The nurse is caring for a patient who has just been admitted with meningococcal meningitis. Which of the following observations requires the nurse to act?
- A. The bedrails at the head and foot of the bed are both elevated.
- B. The patient receives a regular diet from the dietary department.
- C. The student nurse goes into the patient's room without a mask.
- D. The lights in the patient's room are turned off and the blinds are shut.
Correct Answer: C
Rationale: Meningococcal meningitis is spread by respiratory secretions, so it is important to maintain respiratory isolation as well as standard precautions for at least the first 48 hours. Because the patient may be confused and weak, bedrails should be elevated at both the foot and head of the bed. Low light levels in the room decrease pain caused by photophobia. Nutrition is an important aspect of care in a patient with meningitis.
The nurse is caring for a patient admitted with bacterial meningitis who has a temperature of 38.9°C (102°F) and has prescriptions for all of the following collaborative interventions. Which action should the nurse take first?
- A. Administer ceftriaxone 1 g IV.
- B. Use a cooling blanket to lower temperature.
- C. Swab the nasopharyngeal mucosa for cultures.
- D. Give acetaminophen 650 mg PO.
Correct Answer: C
Rationale: Antibiotic therapy should be instituted rapidly in bacterial meningitis, but cultures must be done before antibiotics are started. As soon as the cultures are done, the antibiotic should be started. Hypothermia therapy and acetaminophen administration are appropriate but can be started after the other actions are implemented.
A patient who is unconscious has a nursing diagnosis of ineffective cerebral tissue perfusion related to cerebral tissue swelling. Which of the following nursing interventions should be included in the plan of care?
- A. Keep the head of the bed elevated to 30 degrees.

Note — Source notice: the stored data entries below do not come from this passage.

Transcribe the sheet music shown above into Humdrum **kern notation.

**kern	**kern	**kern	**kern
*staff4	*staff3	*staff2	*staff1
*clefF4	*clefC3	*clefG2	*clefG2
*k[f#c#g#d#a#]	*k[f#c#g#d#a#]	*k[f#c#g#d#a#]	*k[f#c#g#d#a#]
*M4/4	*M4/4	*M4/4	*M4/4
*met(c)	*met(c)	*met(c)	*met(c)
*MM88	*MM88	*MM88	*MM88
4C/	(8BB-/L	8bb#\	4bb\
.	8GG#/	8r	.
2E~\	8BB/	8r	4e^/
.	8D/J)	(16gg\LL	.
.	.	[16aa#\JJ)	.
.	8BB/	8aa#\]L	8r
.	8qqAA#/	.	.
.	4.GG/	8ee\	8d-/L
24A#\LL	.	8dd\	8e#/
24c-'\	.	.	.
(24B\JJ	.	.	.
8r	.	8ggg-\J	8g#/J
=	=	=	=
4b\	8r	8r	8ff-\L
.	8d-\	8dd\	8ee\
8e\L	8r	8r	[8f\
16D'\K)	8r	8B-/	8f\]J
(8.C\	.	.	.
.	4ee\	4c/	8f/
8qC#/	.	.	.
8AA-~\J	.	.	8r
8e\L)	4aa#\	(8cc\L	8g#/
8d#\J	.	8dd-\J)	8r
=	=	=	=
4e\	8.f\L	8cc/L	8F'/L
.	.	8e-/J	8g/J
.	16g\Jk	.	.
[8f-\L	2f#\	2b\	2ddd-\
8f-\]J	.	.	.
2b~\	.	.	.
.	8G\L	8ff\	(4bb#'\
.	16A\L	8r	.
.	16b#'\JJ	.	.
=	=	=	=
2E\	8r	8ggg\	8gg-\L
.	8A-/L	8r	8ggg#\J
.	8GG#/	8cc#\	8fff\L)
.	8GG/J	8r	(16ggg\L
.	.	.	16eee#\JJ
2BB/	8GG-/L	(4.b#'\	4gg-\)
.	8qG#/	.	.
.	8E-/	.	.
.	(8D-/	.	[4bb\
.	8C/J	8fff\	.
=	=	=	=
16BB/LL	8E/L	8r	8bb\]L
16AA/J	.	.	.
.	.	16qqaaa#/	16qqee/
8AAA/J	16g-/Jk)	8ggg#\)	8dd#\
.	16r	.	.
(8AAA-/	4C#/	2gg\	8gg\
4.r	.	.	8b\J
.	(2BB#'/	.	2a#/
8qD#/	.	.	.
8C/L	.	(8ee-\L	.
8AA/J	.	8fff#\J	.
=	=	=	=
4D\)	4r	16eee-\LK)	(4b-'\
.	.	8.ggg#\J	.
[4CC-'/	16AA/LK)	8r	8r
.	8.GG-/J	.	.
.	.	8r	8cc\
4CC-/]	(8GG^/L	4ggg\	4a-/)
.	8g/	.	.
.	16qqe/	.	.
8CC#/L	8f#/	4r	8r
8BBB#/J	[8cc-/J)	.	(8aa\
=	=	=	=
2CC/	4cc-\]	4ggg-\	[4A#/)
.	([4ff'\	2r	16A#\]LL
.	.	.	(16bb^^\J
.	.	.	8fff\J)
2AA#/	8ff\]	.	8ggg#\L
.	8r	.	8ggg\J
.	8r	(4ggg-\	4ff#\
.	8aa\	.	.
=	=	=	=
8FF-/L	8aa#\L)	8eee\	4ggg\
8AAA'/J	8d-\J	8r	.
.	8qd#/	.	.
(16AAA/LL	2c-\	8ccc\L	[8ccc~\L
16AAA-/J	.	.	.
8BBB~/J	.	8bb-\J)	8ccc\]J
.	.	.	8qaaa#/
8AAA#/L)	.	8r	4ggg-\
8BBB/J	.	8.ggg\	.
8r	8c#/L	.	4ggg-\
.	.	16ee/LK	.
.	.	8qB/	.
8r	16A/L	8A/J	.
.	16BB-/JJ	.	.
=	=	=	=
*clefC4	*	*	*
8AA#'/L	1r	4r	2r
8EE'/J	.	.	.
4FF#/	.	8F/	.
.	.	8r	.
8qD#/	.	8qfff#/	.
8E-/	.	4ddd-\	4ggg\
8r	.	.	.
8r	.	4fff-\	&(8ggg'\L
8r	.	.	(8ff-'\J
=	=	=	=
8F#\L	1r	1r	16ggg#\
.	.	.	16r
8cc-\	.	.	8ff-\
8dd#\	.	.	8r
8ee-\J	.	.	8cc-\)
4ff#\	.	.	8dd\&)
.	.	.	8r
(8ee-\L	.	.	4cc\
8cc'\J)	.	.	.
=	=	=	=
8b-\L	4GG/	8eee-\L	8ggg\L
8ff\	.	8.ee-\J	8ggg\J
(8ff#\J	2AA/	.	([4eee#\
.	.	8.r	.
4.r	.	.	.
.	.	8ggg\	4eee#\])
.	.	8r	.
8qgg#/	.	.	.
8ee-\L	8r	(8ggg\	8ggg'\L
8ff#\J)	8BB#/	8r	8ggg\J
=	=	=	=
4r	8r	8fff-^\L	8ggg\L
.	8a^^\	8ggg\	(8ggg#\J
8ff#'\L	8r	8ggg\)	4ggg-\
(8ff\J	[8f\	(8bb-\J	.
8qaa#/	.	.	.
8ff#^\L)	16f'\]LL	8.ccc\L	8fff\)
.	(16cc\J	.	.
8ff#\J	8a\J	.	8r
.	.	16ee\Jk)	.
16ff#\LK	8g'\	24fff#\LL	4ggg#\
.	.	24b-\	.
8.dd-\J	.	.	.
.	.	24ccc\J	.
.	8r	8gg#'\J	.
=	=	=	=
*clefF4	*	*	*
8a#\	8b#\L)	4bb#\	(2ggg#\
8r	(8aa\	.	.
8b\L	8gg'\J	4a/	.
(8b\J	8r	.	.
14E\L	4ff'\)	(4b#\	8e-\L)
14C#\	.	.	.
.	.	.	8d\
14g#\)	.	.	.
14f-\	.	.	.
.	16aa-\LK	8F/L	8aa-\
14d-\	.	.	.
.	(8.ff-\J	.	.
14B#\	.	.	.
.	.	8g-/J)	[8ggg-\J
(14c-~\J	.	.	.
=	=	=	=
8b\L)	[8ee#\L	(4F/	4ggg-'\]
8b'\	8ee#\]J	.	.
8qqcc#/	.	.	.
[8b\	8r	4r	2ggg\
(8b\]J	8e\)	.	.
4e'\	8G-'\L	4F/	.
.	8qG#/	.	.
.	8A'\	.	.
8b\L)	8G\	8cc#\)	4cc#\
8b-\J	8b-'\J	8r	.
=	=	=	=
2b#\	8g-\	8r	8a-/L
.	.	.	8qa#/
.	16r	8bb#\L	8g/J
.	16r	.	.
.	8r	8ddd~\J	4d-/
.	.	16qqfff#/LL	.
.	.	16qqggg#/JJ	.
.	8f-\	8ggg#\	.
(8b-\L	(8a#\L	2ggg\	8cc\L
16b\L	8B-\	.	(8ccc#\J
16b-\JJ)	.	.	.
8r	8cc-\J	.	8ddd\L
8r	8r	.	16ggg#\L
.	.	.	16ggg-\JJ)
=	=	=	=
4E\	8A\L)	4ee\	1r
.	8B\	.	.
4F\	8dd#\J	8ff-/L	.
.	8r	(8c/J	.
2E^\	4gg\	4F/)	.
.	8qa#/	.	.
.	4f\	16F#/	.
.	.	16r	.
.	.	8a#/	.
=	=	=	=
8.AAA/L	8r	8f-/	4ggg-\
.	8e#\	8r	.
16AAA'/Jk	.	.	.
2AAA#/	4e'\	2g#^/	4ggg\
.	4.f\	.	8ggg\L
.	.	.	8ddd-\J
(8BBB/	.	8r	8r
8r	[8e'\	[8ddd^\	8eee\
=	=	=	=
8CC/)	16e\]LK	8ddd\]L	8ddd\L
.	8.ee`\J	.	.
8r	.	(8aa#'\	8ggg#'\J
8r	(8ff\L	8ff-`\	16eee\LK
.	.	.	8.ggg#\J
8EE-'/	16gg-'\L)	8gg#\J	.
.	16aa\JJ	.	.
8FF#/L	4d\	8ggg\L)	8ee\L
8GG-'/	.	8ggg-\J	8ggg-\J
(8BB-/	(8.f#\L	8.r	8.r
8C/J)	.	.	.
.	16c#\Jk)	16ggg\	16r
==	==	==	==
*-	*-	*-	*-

- B. Position the patient with the knees and hips flexed.
- C. Encourage coughing and deep breathing to improve oxygenation.
- D. Cluster nursing interventions to provide uninterrupted rest periods.
Correct Answer: A
Rationale: The patient with increased intracranial pressure (ICP) should be maintained in the head-up position to help reduce ICP. Flexion of the hips and knees increases abdominal pressure, which increases ICP. Because the stimulation associated with nursing interventions increases ICP, clustering interventions will progressively elevate ICP. Coughing increases intrathoracic pressure and ICP.
Which of the following assessment findings in a patient who was admitted the previous day with a basilar skull fracture is most important to report to the health care provider?
- A. Bruising under both eyes
- B. Complaint of severe headache
- C. Large ecchymosis behind one ear
- D. Temperature of 38.6°C (101.5°F)
Correct Answer: D
Rationale: Patients who have basilar skull fractures are at risk for meningitis, so the elevated temperature should be reported to the health care provider. The other findings are typical of a patient with a basilar skull fracture.